А на съёмки в море мы выходили строго по графику, невзирая ни на какие шары, ни на уже начавшиеся балтийские шторма. Команда судна была маленькой: пять эстонцев и один русский — механик. В каждое плавание брали с собой ящик ликёра «Vana Tallinn» — для поддержания «боевого» духа.
Збруев, Миронов и Даль приятно поразили всех (и команду, и группу) своей внезапно обнаружившейся мужицкой крепостью, хотя условия в море оказались и для людей бывалых нелёгкими.
Ну, а для того, чтобы было понятно, как нам порой приходилось «кувыркаться», приведу один из своих диалогов с нашим капитаном Пикком:
— Слушай, Пикк, почему сейнер неуправляемый?
— Ваниа, мы руль паттерья-али…
— И что?
— Если до острофа доплывём, то ветер снесёт к берекк.
— А если нет?
— Разопьёмса о камни.
Так вот мы и снимались тогда с Олегом и его молодыми товарищами…
Последующие встречи с Далем не были частыми, но были — немногословными, что, как ни странно, мне приятно. Помню, я столкнулся с ним, когда он сыграл Шута в «Короле Лире»:
— Олег, а у тебя хорошая работа получилась!
— А-а-эх-х!
Длинная далевская рука с расслабленной кистью резко рубанула воздух и повисла плетью. Для себя я отметил: «О-о, это что-то новое!» Точно таким же жестом он отреагировал и на мои успокоения по поводу его горького участия в «Земле Санникова» — тремя годами позже.
Потом я заметил этот жест недовольства и в его экранных ролях.
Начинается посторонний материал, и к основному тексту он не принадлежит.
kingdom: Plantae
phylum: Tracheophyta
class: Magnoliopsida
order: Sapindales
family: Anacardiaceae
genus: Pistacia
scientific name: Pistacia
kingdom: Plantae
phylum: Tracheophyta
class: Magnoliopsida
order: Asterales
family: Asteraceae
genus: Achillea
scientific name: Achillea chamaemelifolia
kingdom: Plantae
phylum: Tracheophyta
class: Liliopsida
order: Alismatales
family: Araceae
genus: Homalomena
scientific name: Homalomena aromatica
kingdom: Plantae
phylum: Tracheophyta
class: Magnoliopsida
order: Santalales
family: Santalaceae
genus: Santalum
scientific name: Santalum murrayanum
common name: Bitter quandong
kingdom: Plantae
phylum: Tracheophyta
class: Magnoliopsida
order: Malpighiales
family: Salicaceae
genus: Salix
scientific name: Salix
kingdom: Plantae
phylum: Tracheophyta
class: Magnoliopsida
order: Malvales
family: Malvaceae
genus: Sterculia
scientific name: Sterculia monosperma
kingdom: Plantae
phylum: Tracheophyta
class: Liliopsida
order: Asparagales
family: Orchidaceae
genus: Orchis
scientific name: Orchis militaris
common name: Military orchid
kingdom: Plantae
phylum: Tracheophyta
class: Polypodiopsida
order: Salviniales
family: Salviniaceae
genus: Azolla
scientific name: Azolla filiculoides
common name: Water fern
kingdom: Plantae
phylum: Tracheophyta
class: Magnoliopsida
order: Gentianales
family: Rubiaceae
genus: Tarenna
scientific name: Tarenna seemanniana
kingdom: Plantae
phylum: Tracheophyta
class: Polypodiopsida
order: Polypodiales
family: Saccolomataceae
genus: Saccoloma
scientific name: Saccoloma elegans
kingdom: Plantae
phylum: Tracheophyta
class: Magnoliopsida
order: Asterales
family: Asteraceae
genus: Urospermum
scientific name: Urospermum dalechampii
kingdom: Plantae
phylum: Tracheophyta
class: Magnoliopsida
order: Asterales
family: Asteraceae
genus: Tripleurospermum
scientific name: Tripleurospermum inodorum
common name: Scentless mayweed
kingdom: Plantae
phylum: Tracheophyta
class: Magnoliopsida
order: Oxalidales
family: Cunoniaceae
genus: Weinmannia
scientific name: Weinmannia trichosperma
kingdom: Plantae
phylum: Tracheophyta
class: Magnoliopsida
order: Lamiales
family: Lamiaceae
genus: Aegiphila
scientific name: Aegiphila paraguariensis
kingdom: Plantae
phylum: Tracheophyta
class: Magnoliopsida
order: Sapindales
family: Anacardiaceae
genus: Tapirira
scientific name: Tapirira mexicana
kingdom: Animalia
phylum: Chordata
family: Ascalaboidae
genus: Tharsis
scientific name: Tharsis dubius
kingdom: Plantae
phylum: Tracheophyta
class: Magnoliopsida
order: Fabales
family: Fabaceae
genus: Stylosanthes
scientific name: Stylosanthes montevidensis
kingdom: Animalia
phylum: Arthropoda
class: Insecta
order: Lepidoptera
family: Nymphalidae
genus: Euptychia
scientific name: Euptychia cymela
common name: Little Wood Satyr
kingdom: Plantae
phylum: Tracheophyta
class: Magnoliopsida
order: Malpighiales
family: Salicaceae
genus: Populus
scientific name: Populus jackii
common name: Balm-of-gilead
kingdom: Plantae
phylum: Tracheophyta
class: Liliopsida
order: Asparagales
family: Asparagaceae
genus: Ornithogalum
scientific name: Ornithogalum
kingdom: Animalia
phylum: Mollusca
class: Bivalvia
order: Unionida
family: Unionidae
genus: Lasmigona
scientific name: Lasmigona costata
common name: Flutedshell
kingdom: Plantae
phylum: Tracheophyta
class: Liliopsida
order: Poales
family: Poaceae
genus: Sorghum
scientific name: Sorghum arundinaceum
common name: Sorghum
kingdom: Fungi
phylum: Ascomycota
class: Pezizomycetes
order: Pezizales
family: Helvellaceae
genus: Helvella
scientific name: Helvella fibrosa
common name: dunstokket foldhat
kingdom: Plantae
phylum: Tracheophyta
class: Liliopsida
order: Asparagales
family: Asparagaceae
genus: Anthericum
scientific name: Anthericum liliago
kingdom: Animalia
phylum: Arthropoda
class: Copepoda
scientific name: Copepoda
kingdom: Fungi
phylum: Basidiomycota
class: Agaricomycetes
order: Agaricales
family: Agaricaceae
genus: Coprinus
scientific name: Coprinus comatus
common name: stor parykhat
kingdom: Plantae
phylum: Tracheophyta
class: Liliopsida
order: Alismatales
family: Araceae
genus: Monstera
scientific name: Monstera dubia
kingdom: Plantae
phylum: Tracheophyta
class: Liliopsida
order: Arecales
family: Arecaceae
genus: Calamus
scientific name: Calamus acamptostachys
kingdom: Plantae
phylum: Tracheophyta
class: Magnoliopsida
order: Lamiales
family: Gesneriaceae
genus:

Но убеждён, что это просто «просачивалось» на экран из жизни. Безусловно, из его жизни, в которой он оставался непонятной многим натурой.
Да, Олег не был доволен своими работами. Постоянно хватаясь, как за соломинку, то за режиссуру, то за сочинение стихов или сценариев, он всю жизнь искал. И всю свою короткую жизнь он оставался «не при деле». Мне кажется, в этом и была трагедия этого редкого русского Таланта.
Москва, 18 января 1994 года
Леонид Агранович
Он органически не мог врать
Давайте не по порядку, чтобы потом чего-нибудь не забыть. Вот, начнём с ярославской тюрьмы.
Во-первых, когда мы приехали туда снимать, Олег попросился посидеть в камере. С уголовниками. Это было очень легко устроить, поскольку мы там уже снимали сцены, и он провёл там сутки, реализуя свой, какой-то острый, страстный художнический интерес ко всему этому. Ну, и сказал: «А что, люди как люди». Ничего такого специфического он в них не обнаружил. По-видимому, он очень легко нашёл общий язык с ними. Наверное, не самые страшные «статьи» были к нему подсажены из того, что тогда имелось… Хотя, нужно сказать, что тогда заключённые в тюрьме были самым дисциплинированным народом. Это вот сейчас там происходят какие-то взрывы, мятежи в колониях, а тогда всё было спокойно, нормально.